◆ **What you are asked to do**
For each statement below, say yes or no to whether it agrees with the passage on the DeLand Woman's Club, and quote the words of the passage that decide it. (a) The club was 112 years old when it came to an end. (b) Twenty members attended the Farewell Luncheon. (c) The remaining members should feel guilty that the club ended while they were in charge.

◆ **Page excerpt**

When someone dies, we often remind the bereaved that their loved one lives on in the memories of many people.
We might talk about the person’s accomplishments or the positive differences he or she made that will long outlive mere physical presence.
Those comforts apply equally this week in DeLand as we mourn the passing of the DeLand Woman’s Club.
This venerable 112-year-old fell victim to societal shifts that diminished an organization designed originally for women who didn’t work outside the home, and founded at a time when membership in many civic groups was open only to men.
The 17 remaining Woman’s Club members who attended the May 8 Farewell Luncheon should feel no guilt that the organization’s passing happened on their watch. Rather, they should be commended for their tenacity in holding out so long and for continuing to get so much done even as their numbers waned.
And, along with every DeLand resident, these women should feel tremendous pride in the contributions to our community made by the Woman’s Club of DeLand. Certainly these accomplishments and positive differences have helped shape our community as it is today, and will long outlive the existence of an actual club.

(Saved entries)
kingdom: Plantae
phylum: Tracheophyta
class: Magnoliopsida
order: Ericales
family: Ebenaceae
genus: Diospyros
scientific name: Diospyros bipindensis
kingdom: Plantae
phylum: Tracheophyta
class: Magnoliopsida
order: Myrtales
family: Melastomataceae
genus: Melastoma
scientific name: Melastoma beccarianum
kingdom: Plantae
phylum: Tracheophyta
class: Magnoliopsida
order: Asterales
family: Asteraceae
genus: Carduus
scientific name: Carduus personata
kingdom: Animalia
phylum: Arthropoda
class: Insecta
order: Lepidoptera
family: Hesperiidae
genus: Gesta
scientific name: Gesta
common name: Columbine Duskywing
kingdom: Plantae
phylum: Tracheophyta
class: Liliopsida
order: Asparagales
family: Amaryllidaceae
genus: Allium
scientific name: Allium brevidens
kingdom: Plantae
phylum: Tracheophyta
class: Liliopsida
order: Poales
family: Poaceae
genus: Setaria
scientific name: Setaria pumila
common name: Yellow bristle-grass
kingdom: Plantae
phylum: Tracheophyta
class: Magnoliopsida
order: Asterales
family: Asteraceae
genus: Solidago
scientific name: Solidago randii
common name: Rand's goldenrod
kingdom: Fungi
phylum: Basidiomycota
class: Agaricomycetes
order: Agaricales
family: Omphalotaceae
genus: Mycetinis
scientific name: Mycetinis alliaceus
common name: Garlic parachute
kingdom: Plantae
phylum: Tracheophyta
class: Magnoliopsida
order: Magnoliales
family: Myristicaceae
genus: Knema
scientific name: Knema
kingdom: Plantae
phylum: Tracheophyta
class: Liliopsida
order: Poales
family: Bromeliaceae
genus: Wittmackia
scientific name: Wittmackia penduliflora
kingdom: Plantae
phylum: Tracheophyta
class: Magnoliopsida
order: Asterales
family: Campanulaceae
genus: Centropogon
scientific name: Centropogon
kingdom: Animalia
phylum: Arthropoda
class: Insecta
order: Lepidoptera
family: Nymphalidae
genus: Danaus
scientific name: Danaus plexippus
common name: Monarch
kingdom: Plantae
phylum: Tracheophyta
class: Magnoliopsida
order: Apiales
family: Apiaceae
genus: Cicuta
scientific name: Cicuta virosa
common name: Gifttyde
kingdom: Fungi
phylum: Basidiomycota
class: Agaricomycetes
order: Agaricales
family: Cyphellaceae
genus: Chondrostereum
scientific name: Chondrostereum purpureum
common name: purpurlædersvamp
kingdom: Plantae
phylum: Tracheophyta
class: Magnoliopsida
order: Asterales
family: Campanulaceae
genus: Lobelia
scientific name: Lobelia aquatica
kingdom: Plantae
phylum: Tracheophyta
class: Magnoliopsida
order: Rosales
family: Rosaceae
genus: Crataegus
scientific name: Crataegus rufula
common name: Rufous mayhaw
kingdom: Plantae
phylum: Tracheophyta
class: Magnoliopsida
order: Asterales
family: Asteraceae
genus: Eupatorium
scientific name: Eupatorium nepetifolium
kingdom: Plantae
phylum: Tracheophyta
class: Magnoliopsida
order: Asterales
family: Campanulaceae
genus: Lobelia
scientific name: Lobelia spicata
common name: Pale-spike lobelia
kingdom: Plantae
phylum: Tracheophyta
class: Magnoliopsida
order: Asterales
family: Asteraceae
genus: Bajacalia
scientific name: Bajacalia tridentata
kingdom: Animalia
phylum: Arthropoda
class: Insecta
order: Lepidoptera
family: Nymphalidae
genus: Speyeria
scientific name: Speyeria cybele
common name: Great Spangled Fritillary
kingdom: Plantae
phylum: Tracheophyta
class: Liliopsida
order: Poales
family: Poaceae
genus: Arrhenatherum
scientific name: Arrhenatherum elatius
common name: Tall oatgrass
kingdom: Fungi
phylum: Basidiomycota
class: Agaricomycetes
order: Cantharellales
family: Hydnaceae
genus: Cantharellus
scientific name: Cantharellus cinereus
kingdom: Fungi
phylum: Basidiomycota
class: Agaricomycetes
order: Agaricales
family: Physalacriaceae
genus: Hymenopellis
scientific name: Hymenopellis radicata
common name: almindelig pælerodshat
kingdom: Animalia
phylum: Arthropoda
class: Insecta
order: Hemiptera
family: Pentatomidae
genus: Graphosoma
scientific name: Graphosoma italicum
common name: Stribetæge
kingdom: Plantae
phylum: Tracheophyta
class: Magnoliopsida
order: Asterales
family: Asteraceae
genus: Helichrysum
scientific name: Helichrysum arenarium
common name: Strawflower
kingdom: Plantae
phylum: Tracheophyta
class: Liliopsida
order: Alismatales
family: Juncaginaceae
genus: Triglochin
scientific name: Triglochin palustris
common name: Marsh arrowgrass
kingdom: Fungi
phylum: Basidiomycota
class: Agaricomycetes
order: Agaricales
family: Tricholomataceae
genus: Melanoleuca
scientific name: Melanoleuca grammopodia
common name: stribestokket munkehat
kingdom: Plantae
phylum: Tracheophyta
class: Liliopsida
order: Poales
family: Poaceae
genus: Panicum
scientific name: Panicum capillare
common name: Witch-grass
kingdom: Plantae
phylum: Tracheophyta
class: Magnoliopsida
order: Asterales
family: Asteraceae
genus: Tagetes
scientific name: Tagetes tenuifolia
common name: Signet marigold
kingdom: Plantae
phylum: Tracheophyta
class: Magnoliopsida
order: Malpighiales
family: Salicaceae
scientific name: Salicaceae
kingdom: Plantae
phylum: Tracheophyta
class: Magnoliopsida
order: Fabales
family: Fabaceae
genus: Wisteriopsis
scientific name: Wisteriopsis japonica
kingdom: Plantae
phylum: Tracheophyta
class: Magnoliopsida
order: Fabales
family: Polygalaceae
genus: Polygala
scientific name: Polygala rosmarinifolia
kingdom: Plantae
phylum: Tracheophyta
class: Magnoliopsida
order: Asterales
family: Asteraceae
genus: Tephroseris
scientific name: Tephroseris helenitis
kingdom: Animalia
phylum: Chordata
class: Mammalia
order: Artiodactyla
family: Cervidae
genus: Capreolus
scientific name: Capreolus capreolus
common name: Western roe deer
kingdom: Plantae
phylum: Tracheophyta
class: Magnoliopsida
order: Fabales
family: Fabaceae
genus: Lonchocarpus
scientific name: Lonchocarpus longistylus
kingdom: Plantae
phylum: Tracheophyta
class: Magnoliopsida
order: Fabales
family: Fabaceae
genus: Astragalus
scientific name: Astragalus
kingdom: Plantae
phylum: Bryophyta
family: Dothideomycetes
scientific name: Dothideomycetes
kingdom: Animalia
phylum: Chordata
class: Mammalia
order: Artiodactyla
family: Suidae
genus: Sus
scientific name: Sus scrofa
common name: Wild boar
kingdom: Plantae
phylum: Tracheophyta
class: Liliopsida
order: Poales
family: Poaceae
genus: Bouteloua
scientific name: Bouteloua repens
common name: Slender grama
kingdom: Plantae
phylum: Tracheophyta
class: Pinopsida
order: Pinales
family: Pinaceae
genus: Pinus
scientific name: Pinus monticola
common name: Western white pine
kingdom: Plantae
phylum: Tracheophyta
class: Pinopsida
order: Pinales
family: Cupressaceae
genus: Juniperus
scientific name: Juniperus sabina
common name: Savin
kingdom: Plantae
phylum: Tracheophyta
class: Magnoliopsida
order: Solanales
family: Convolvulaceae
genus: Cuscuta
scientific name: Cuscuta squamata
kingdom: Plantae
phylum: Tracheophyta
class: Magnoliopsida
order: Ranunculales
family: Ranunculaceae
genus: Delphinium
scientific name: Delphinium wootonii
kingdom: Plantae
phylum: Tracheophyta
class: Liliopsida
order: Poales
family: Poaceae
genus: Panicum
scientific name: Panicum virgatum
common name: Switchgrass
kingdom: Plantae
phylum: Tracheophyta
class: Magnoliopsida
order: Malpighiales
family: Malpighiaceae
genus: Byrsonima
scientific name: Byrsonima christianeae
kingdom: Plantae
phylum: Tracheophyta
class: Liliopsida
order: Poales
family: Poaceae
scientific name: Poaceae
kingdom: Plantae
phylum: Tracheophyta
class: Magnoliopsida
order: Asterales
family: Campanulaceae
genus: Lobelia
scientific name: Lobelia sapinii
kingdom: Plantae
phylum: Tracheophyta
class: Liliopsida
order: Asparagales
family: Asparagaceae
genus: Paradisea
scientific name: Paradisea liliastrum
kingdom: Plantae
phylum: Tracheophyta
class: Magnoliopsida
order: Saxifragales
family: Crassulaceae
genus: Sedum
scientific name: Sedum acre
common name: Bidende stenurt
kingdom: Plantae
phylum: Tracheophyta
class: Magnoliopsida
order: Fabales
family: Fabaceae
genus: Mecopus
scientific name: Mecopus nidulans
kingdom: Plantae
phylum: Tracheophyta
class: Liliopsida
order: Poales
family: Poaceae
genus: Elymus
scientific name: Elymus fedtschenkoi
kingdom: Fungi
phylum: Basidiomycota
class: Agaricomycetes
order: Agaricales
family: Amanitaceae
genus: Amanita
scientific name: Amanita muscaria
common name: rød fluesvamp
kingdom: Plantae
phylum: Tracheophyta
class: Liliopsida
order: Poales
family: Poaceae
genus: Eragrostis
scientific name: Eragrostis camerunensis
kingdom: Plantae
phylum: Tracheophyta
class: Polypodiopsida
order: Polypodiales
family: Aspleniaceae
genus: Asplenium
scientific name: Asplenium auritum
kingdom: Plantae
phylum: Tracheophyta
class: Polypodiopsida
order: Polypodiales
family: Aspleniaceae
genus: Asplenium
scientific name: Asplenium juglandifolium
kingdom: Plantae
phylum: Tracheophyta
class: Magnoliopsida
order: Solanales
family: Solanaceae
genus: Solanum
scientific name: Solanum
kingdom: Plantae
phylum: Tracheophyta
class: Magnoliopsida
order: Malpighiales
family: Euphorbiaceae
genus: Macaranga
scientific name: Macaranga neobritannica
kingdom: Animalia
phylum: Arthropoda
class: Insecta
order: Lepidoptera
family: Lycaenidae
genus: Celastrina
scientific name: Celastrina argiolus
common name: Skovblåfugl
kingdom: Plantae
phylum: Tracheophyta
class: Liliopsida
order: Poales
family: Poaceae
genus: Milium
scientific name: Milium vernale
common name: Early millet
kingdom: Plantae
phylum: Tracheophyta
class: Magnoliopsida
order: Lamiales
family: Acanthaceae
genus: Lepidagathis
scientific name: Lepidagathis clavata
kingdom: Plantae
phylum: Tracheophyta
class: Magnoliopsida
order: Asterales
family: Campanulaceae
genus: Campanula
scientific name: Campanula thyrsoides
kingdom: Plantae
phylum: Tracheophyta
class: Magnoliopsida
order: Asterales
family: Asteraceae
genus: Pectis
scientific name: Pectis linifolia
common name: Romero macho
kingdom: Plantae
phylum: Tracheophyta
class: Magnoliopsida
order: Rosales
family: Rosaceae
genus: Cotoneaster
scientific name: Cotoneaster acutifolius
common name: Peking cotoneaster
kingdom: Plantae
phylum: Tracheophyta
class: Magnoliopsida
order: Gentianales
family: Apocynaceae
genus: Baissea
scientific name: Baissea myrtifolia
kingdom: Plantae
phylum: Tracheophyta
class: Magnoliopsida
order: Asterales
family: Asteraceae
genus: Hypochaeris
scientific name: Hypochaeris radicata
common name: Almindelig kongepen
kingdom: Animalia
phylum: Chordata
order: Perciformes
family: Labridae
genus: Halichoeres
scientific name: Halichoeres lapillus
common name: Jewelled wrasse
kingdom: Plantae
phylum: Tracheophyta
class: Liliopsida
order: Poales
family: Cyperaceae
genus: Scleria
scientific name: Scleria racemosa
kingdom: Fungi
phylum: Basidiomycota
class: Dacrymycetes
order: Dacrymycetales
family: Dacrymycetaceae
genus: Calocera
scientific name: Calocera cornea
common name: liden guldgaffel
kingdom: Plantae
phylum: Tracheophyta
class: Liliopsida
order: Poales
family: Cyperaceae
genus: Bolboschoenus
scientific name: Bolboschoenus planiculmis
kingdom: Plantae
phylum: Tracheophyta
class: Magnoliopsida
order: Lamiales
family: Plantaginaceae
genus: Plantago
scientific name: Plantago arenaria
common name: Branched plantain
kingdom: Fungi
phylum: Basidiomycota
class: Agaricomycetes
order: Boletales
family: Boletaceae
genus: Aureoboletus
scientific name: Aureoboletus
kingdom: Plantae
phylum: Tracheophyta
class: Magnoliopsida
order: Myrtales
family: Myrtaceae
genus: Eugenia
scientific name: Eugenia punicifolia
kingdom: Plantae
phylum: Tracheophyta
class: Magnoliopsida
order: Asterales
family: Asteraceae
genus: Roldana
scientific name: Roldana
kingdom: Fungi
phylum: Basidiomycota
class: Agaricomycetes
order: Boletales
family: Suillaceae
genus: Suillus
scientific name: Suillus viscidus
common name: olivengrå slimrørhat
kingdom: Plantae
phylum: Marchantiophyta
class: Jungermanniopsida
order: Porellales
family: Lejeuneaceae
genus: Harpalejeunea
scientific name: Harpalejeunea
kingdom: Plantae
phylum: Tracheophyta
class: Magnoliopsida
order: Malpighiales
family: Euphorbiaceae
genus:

◆ **Your solution**
(a) Yes: "This venerable 112-year-old fell victim to societal shifts"
(b) No: "The 17 remaining Woman’s Club members who attended the May 8 Farewell Luncheon"
(c) No: "should feel no guilt that the organization’s passing happened on their watch"